Tuesday saw another act in this double-crossing. In the European Parliament, Fidesz MEPs also voted that the Russian investment bank should go and that nuclear cooperations with Rosatom should be stopped. This would mean the end of the Paks 2 nuclear power plant project. However, the vote does not seem to have been taken seriously by the government. The next day, the Ministerof the Prime Minister’s Office, Gergely Gulyás, said that the nuclear power plant would be built and the bank would stay.
These refugees are not refugees
Another spectacular turn by the Hungarian government does not carry similar political risk. In 2015, the government built a fence, imprisoned refugees fleeing war and waged a hate campaign against them. State media was abuzz with the threat of Muslim terrorism, while Christians fleeing terrorists or regimes that persecuted Christians were also deported back to Serbia.
In 2022, anyone can come from Ukraine without documents, while this could pose the same significant national security risks as someone coming from Syria without papers.

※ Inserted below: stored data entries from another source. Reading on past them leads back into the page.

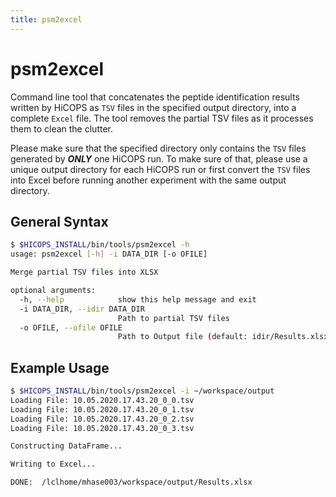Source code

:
 ```yaml
---
title: psm2excel
---
```


# psm2excel

Command line tool that concatenates the peptide identification results written by HiCOPS as `TSV` files in the specified output directory, into a complete `Excel` file. The tool removes the partial TSV files as it processes them to clean the clutter.

Please make sure that the specified directory only contains the `TSV` files generated by ***ONLY*** one HiCOPS run. To make sure of that, please use a unique output directory for each HiCOPS run or first convert the `TSV` files into Excel before running another experiment with the same output directory.

## General Syntax

```bash
$ $HICOPS_INSTALL/bin/tools/psm2excel -h
usage: psm2excel [-h] -i DATA_DIR [-o OFILE]

Merge partial TSV files into XLSX

optional arguments:
  -h, --help            show this help message and exit
  -i DATA_DIR, --idir DATA_DIR
                        Path to partial TSV files
  -o OFILE, --ofile OFILE
                        Path to Output file (default: idir/Results.xlsx)
```

## Example Usage

```bash
$ $HICOPS_INSTALL/bin/tools/psm2excel -i ~/workspace/output
Loading File: 10.05.2020.17.43.20_0_0.tsv
Loading File: 10.05.2020.17.43.20_0_1.tsv
Loading File: 10.05.2020.17.43.20_0_2.tsv
Loading File: 10.05.2020.17.43.20_0_3.tsv

Constructing DataFrame...

Writing to Excel...

DONE:  /lclhome/mhase003/workspace/output/Results.xlsx
```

The government is urging everyone to help, and we welcome those fleeing war with open arms. It is a testament to the Hungarian state that NGOs and enthusiastic civilians are doing most of the work.
The difference between the refugees of 2015 and 2022 is obvious: their skin colour. It is undeniable that the perception of refugees from the two crises depends to a large extent on this, even if the Hungarian government puts it nicely that people of “similar culture” are now fleeing from the neighbour, so the situation is different.
In 2015, the hypocritical question was often raised on the government side: why are people not fleeing the conflicts in the Middle East to neighbouring countries? They knew very well that most of them were fleeing to their neighbours, as is the case in the Sahel region in Africa: only a minority of people were heading to Europe. Hundreds of thousands of Ukrainians are doing the same: fleeing to Poland, Hungary, Romania. But there is no reason why they shouldn’t continue their journey towards more distant countries, in the hope of a better life, if they have been forced to leave while their homeland is being shattered.